§ **Provided entries**

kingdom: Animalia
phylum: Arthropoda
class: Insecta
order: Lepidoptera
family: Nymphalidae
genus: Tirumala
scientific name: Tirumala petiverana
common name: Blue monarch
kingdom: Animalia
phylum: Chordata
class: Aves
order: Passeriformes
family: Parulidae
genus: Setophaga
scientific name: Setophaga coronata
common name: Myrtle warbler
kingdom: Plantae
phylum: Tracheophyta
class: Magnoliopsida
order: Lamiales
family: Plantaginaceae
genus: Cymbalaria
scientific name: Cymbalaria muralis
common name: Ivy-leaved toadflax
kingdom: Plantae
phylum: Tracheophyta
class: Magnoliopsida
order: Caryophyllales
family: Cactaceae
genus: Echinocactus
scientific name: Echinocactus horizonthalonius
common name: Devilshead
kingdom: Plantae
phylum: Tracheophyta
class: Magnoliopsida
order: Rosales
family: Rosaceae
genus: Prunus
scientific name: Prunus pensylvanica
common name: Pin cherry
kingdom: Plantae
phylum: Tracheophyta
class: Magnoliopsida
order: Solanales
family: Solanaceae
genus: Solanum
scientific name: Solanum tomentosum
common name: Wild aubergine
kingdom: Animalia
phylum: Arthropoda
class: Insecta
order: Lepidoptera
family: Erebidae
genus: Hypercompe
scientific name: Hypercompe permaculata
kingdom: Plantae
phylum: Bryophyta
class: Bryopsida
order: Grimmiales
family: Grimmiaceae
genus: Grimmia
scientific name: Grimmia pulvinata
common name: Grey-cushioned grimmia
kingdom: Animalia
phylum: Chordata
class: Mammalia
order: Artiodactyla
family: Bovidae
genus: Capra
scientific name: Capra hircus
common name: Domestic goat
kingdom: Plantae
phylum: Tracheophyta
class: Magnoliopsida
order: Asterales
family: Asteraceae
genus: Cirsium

§ **Exercise directions**
Pick out every line of the records above that contains the string "common" and copy each of those lines.

§ **Output**
common name: Blue monarch
common name: Myrtle warbler
common name: Ivy-leaved toadflax
common name: Devilshead
common name: Pin cherry
common name: Wild aubergine
common name: Grey-cushioned grimmia
common name: Domestic goat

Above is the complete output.